__Try it__. Provide only the number of lines below that hold "para".
(Beginning of Dataset)
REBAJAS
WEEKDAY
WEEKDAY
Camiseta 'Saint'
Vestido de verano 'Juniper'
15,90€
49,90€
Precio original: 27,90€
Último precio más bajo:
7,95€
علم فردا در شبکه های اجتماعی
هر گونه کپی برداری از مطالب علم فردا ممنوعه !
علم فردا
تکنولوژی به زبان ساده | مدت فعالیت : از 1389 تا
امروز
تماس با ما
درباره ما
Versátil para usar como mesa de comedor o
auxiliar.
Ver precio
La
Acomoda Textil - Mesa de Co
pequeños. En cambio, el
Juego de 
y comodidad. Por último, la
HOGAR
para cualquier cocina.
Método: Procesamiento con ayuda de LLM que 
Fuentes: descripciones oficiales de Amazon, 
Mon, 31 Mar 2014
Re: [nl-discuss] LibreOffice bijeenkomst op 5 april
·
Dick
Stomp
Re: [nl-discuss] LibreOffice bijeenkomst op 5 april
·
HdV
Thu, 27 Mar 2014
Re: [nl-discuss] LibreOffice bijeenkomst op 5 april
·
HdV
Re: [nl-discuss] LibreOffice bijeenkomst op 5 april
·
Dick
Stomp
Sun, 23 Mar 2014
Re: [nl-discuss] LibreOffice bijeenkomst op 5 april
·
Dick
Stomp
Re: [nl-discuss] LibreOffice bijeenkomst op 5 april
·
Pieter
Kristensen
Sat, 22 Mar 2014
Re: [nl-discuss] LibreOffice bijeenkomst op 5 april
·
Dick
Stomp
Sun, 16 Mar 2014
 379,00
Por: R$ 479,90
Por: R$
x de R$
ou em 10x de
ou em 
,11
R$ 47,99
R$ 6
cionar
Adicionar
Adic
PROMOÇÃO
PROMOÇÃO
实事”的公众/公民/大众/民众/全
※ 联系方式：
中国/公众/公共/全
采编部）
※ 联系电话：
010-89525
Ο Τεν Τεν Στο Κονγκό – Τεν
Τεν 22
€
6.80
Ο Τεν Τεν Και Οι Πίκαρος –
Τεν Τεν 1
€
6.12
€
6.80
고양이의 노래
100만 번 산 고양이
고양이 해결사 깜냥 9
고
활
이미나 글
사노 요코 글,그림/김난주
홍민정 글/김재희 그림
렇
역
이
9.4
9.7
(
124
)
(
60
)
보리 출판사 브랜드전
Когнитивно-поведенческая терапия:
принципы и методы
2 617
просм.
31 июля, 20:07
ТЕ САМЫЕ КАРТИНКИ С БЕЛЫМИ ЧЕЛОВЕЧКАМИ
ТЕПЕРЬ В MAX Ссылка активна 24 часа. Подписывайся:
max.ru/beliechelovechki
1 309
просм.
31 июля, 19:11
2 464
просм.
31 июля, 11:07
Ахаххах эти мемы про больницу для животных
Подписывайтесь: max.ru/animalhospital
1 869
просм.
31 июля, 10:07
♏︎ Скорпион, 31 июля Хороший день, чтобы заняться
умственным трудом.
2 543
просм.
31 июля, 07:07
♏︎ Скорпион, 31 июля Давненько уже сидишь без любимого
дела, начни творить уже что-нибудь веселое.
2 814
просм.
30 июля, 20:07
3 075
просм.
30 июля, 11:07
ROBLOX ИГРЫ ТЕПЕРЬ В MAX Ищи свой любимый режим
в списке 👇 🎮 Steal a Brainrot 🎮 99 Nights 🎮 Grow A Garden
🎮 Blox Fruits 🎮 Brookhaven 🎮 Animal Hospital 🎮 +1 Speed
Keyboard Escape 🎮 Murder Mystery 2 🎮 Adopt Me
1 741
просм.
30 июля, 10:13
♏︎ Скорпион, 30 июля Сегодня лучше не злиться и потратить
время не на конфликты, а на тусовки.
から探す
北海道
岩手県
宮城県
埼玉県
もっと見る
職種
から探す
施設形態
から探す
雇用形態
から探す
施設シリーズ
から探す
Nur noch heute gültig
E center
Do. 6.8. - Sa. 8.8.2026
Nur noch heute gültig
(End of Dataset)
__Answer space__. 2